Much of the book was written at O.P. Jindal Global Law School, Sonipat, India, where I am indebted to Wajahat Ahmad, Aaliya Anjum, Krithika Ashok, Sannoy Das, and Amit Bindal for their sustaining and inspiring friendships. It was finished during a visiting CSMCH-IASH fellowship at the Institute for Advanced Studies in the Humanities (IASH), Edinburgh, UK, and I thank Dr Talat Ahmed, Dr Emile Chabal, and Dr Ben Fletcher-Watson for the opportunity.
In Delhi, Atishi Marlena, Chitra Mishra, Aditi Bhardwaj, Ravish Tiwari, Pujya Trivedi, Rohit Wellington, Professor Indivar Kamtekar, and Dr David Baker strengthened me with their affection and advice. From Mumbai, Aditya Basu sent solace, from Sangareddy, my sister and brother-in-law wished luck, from Minneapolis, my aunt held hope, and from Coventry, Dr Pippa Virdee helped put the book to rest; much to my relief and that of my parents, especially my mother. This book is for them.
My doctoral research was on the early international dimensions of the Kashmir dispute between India and Pakistan, against the twin backdrops of the end of empire and the beginning of the Cold War. Employing these prisms, it looked at the evolution of this regional episode involving an erstwhile princely state into a subcontinental saga of undeclared war and diplomacy. It covered the two-decade period from 1945 to 1966, but towards the end of my research and through the course of writing my thesis, I was constantly struck by the strange amalgamation of individuals and institutions, structures and processes, and networks and agents, which populated the India of late 1940s and amidst whom the dispute emerged and evolved.

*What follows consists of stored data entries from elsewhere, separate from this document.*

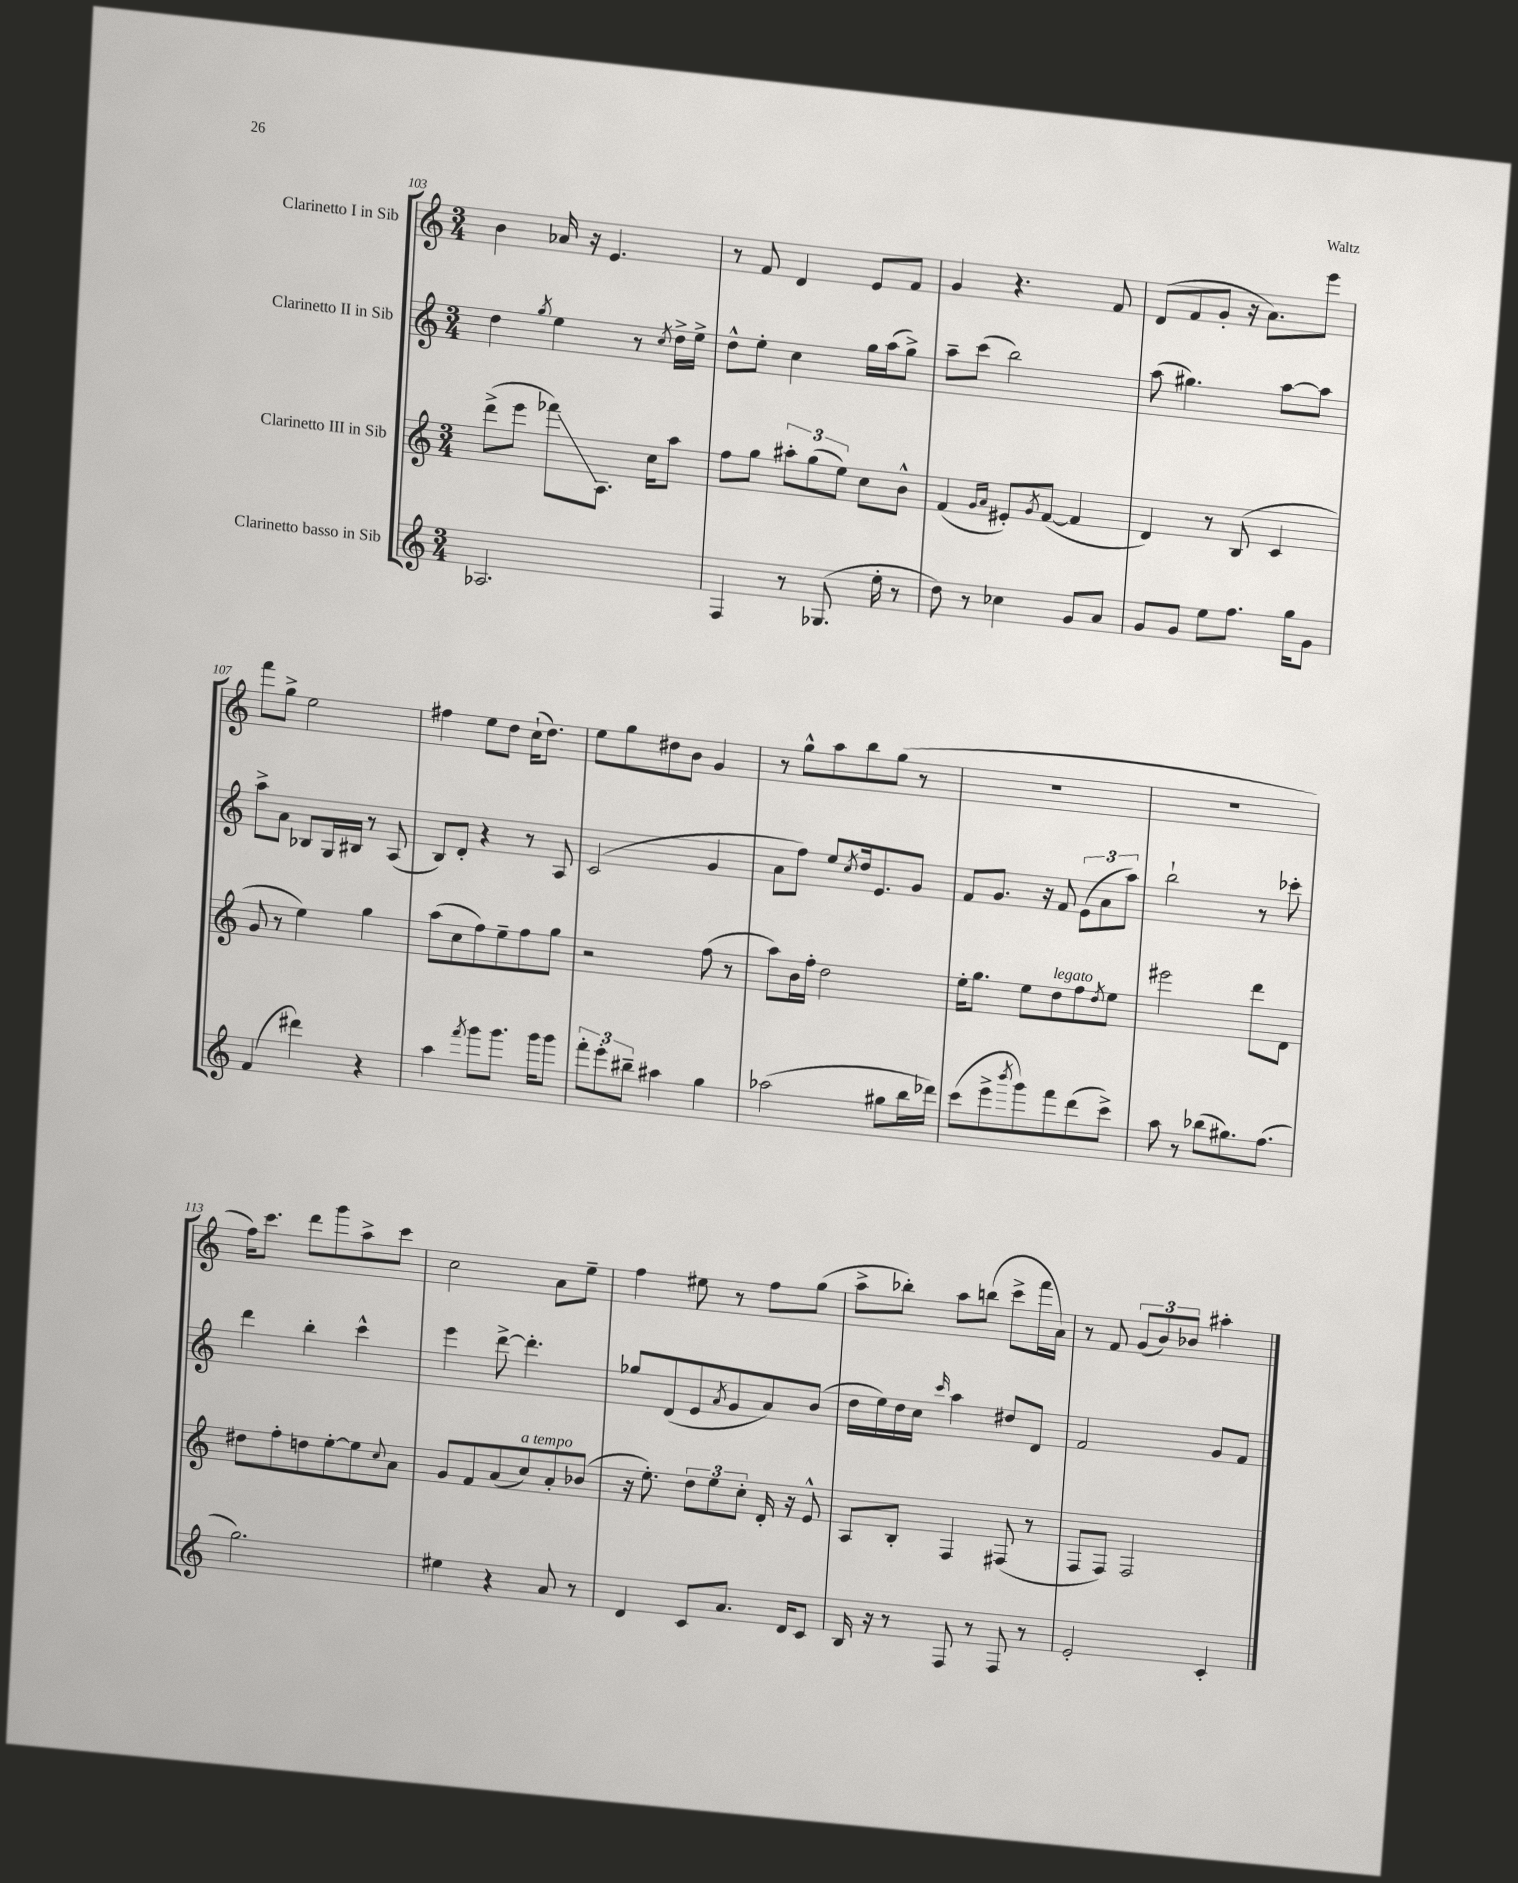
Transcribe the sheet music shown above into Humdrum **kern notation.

**kern	**kern	**kern	**kern
*staff4	*staff3	*staff2	*staff1
*clefG2	*clefG2	*clefG2	*clefG2
*k[]	*k[]	*k[]	*k[]
*M3/4	*M3/4	*M3/4	*M3/4
2.A-	(8ddd^	4dd	4b
.	8eee	.	.
.	.	8qgg	.
.	8fff-)	4ee	16a-
.	.	.	16r
.	8.A	.	4.e
.	.	8r	.
.	16cc	.	.
.	.	8qcc	.
.	8aa	16dd^	.
.	.	16ee^	.
=	=	=	=
4F	8ff	8dd^^	8r
.	8gg	8ee'	8f
8r	12aa#'	4cc	4d
.	(12gg	.	.
(8.G-	.	.	.
.	12ee)	.	.
.	8cc	16gg	8e
16ee'	.	(16aa	.
8r	8b^^	8gg^)	8f
=	=	=	=
8dd)	(4f	8aa~	4g
8r	.	(8ccc	.
.	16qqg	.	.
.	16qqa	.	.
4cc-	8e#')	2bb)	4.r
.	8qg	.	.
.	([8f	.	.
8g	4f]	.	.
8a	.	.	8f
=	=	=	=
8g	4d)	(8aa	(8d
8g	.	4.gg#)	8f
8ee	8r	.	8g'
8.ff	(8B	.	16r
.	.	.	8.a)
.	4c	[8aa	.
16gg	.	.	.
8g	.	8aa]	8eee
=	=	=	=
(4f	8g	8aa^	8fff
.	8r	8a	8gg^
4ddd#)	4ee)	8B-	2ee
.	.	16G	.
.	.	16B#	.
4r	4gg	8r	.
.	.	(8A	.
=	=	=	=
4aa	(8aa	8B)	4ff#
.	8cc	8d'	.
8qfff	.	.	.
8ggg	8ff)	4r	8ee
8.ggg	8ee~	.	8dd
.	8ff	8r	(16cc`
16ggg	.	.	8.dd)
8ggg	8gg	8A	.
=	=	=	=
12fff'	2r	(2c	8ee
12eee'	.	.	.
.	.	.	8gg
12bb#~	.	.	.
4aa#	.	.	8dd#
.	.	.	8b
4gg	(8ff	4g	4g
.	8r	.	.
=	=	=	=
(2aa-	8aa)	8a	8r
.	16b	8ff)	8gg^^
.	16ff'	.	.
.	2dd	8ee	8aa
.	.	8qcc	.
.	.	16dd	8bb
.	.	8.e	.
8gg#	.	.	(8gg
16bb	.	8g	8r
16ddd-)	.	.	.
=	=	=	=
(8ccc	16ee'	8f	2.r
.	8.gg	.	.
8eee^	.	8.g	.
8qbbb	.	.	.
8ggg)	8ee	.	.
.	.	16r	.
8fff	8dd	8f	.
(8ddd	8ff	(12e	.
.	.	12a	.
.	8qdd	.	.
8ccc^)	8ee	.	.
.	.	12aa)	.
=	=	=	=
8aa	2eee#	2bb`	2.r
8r	.	.	.
(8bb-	.	.	.
8.gg#)	.	.	.
.	8ddd	8r	.
(8.ff	.	.	.
.	8d	8ccc-'	.
=	=	=	=
2.gg)	8dd#	4ddd	16ff)
.	.	.	8.ccc
.	8ff'	.	.
.	8dd	4bb'	8ddd
.	[8ee'	.	8ggg
.	8ee]	4ccc^^	8aa^
.	8qqcc	.	.
.	8a	.	8ccc
=	=	=	=
4ee#	8g	4eee	2cc
.	8f	.	.
4r	(8a	[8ddd^	.
.	8cc)	4.ddd']	.
8a	8a'	.	8a
8r	(8b-	.	8ee~
=	=	=	=
4d	16r	8gg-	4ff
.	8.ee')	.	.
.	.	(8d	.
8c	12dd	8e	8ee#
.	12ee	.	.
.	.	8qa	.
8.a	.	8g	8r
.	12cc'	.	.
.	16d'	8a)	8ff
16d	16r	.	.
8c	8e^^	(8b	(8gg
=	=	=	=
16B	8A	16dd	8aa^
16r	.	16ee)	.
8r	8B'	16dd	8bb-')
.	.	16cc	.
.	.	16qqccc	.
8F	4F	4aa	8aa
8r	.	.	(8bb
8F	(8F#	8dd#	8ccc^
8r	8r	8d	16fff
.	.	.	16a)
=	=	=	=
2e'	8F	2f	8r
.	8F)	.	8f
.	2F	.	(12g
.	.	.	12b)
.	.	.	12b-
4c'	.	8g	4aa#'
.	.	8f	.
==	==	==	==
*-	*-	*-	*-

In particular, the aptly titled and peculiarly constituted Interim Government, in office from 2 September 1946, and its eleven provincial counterparts, in office from spring 1946, seemed to determine many aspects of both the epilogue to the Empire and the prologue to partition/independence of British India. Participated in by the major Indian political parties and propped up by the British state civil, police, and military apparatus, this miscellany of ideologically diverse, adversarial groups seemed ripe and relevant for an excavation. Oddly overlooked by the historiography of the period, given that this interregnum was overshadowed by what came before and after, its liminal image appeared to me as twice more important: first, as reflecting the afterlife of imperial India and second, as representing the precursor of independent India. The eleven months from September 1946 to August 1947, in my realization, were packed with critical elements of the formal exit of the empire alongside the imperial durabilities as well as the vital signs of the coming Partition and its aftermath.

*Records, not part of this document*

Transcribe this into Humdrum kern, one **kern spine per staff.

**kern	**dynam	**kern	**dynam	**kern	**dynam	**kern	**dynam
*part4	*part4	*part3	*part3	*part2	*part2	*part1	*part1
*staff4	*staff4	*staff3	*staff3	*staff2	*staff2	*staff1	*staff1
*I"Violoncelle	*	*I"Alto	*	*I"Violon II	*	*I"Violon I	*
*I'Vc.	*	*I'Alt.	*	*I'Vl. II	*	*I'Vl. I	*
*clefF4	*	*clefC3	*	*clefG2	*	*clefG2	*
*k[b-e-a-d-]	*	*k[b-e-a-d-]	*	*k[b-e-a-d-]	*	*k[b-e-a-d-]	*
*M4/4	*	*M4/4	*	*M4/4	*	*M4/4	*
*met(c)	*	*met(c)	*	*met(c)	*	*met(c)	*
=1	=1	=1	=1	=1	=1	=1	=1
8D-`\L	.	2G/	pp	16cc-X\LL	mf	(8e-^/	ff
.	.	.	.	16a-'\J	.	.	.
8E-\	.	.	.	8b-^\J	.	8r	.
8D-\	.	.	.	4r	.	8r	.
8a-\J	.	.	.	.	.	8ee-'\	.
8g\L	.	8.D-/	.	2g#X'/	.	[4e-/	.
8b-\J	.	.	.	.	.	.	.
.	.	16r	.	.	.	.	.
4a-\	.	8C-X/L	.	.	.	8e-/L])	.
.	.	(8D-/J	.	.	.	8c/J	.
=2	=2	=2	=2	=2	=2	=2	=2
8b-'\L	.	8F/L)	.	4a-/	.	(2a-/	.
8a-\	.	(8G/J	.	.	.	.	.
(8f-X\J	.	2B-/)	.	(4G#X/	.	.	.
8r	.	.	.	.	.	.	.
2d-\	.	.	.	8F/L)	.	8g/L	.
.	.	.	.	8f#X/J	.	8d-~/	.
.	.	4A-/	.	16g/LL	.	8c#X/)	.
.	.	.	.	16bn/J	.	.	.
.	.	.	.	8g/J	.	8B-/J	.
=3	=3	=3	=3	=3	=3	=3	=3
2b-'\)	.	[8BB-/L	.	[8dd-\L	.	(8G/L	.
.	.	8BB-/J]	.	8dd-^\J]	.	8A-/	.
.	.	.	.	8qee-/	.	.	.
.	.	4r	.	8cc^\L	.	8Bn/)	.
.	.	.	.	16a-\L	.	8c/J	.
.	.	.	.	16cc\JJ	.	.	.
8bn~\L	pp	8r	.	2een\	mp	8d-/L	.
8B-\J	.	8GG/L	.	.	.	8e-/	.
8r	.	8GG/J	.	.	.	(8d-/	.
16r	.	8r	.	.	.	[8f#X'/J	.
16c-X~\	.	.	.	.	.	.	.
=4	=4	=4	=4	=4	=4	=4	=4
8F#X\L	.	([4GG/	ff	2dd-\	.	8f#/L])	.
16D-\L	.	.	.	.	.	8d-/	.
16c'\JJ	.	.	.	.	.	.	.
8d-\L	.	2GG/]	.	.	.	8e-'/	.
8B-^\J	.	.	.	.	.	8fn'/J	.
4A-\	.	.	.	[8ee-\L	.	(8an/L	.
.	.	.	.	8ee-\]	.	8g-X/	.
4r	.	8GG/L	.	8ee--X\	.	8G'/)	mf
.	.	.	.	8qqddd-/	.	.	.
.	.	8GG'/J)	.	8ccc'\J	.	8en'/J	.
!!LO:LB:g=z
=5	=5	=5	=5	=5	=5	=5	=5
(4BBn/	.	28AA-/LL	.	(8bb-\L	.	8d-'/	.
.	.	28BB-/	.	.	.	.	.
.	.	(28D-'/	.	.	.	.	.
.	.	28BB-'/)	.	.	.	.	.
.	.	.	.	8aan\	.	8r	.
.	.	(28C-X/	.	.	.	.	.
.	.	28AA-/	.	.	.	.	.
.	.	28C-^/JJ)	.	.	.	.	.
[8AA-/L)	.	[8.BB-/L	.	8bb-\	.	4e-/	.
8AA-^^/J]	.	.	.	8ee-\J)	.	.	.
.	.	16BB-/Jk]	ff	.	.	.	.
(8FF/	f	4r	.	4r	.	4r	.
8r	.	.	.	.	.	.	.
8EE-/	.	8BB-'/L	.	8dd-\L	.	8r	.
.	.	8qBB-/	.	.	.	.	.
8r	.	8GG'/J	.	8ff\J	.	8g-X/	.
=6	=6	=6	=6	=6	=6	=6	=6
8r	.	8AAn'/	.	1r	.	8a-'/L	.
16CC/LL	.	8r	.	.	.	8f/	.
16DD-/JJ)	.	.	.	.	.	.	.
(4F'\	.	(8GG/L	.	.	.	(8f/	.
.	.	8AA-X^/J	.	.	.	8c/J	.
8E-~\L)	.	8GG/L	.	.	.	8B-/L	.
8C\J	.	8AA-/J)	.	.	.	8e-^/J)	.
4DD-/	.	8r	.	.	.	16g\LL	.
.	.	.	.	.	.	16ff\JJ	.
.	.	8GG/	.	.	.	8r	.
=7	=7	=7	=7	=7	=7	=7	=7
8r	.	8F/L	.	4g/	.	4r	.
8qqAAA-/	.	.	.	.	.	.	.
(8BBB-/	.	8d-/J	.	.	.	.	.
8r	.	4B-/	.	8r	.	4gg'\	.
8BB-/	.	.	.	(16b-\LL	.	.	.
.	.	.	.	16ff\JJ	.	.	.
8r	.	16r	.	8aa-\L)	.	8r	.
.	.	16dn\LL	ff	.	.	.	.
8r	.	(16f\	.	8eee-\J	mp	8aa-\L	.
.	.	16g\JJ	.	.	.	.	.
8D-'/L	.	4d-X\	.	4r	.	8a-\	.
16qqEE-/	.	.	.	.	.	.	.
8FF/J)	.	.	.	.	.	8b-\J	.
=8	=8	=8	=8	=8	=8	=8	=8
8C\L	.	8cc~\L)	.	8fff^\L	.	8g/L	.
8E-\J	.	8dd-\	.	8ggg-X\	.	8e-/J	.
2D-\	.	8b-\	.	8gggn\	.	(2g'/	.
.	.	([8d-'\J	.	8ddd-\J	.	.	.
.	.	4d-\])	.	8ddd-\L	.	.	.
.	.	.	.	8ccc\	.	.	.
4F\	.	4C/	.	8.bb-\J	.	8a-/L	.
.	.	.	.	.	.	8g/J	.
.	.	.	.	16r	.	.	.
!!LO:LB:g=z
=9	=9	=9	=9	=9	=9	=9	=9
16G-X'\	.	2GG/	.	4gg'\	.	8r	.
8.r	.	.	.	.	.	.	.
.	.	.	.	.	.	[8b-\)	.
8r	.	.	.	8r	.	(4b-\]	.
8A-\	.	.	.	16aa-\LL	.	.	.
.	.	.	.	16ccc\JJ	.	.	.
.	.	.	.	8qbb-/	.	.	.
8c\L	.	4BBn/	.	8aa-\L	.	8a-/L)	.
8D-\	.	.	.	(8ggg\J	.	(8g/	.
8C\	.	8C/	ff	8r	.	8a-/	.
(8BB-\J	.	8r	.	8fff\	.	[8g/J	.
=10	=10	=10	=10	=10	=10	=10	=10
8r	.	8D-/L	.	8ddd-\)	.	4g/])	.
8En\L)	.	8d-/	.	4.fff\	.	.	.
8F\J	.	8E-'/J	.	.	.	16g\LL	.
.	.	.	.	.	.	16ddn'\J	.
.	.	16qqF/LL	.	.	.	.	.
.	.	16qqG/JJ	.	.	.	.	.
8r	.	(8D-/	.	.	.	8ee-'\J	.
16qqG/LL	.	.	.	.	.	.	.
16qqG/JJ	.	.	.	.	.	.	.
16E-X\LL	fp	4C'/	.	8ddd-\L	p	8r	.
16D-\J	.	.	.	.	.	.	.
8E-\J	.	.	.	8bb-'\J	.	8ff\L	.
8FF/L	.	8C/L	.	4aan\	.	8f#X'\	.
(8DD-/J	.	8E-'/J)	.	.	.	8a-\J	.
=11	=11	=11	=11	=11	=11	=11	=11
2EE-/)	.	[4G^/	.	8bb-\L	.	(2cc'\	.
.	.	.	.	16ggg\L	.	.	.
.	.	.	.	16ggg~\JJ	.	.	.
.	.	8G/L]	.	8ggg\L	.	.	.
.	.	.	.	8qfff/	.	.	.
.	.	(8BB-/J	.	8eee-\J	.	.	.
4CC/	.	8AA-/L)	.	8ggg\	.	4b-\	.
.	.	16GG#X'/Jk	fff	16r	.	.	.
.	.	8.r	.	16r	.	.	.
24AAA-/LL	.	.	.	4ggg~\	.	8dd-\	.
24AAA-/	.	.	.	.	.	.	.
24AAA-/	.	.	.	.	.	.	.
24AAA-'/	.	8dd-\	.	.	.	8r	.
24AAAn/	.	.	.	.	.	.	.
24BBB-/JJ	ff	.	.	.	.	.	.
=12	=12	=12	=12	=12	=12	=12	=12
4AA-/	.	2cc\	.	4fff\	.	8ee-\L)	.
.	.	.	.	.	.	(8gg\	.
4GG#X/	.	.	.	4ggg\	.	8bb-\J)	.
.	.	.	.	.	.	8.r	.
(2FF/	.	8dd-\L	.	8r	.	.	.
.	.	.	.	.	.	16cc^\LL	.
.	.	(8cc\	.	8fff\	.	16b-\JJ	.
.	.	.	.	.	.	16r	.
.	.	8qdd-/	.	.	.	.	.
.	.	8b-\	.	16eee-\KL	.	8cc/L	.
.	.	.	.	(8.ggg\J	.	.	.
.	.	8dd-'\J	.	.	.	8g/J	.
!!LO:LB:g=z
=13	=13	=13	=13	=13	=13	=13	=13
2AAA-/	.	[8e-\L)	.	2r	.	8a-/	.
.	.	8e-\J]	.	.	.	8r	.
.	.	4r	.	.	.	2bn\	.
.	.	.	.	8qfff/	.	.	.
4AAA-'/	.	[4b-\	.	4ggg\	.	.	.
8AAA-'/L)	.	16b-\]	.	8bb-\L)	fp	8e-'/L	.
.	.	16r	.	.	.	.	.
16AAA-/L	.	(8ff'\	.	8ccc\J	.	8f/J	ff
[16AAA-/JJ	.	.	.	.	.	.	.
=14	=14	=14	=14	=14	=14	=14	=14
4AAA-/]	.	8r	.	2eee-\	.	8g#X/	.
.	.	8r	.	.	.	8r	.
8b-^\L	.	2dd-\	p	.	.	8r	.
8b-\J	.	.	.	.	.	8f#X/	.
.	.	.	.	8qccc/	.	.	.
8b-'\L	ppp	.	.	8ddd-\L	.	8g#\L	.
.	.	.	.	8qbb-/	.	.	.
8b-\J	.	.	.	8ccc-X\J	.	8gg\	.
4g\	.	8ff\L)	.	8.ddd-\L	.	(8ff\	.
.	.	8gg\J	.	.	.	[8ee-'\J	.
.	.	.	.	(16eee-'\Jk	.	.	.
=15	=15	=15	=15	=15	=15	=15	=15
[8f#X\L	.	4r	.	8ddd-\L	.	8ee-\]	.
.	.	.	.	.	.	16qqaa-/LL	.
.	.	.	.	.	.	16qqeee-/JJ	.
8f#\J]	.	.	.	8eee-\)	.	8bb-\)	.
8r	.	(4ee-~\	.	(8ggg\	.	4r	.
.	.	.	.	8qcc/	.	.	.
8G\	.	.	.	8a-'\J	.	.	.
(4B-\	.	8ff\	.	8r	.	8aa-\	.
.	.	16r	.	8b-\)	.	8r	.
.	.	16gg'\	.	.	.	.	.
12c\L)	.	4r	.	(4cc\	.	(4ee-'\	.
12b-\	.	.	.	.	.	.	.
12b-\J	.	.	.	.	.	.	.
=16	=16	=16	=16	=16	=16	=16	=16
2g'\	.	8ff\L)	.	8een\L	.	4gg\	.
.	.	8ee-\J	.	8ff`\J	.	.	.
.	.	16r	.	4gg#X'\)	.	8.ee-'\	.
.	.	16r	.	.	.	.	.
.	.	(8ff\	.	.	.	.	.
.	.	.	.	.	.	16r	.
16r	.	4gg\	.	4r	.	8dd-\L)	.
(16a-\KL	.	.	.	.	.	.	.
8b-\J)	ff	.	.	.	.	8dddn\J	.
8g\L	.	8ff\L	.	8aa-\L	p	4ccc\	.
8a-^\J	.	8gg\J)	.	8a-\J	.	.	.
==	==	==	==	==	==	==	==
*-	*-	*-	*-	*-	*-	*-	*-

Recent writings on Partition have increasingly become fittingly people-oriented, as against the earlier preferences for politics, processes, personalities, and policies. Nineteen forty-seven was, all said and done, a peoples tragedy, and attempts are being made, with renewed vigour, to probe, elucidate, document, exhibit, archive, and memorialize individual stories of voluntary and involuntary participation in that tide of affairs. Given this historiographical turn, the governmental arrangement that framed this period of transition is in danger of being almost entirely forgotten on all sides: British, Indian, and Pakistani. The incredibly diverse participants, both those who went on to have alternative public careers as well as those who did not, their life and work then has been overlain by later narratives.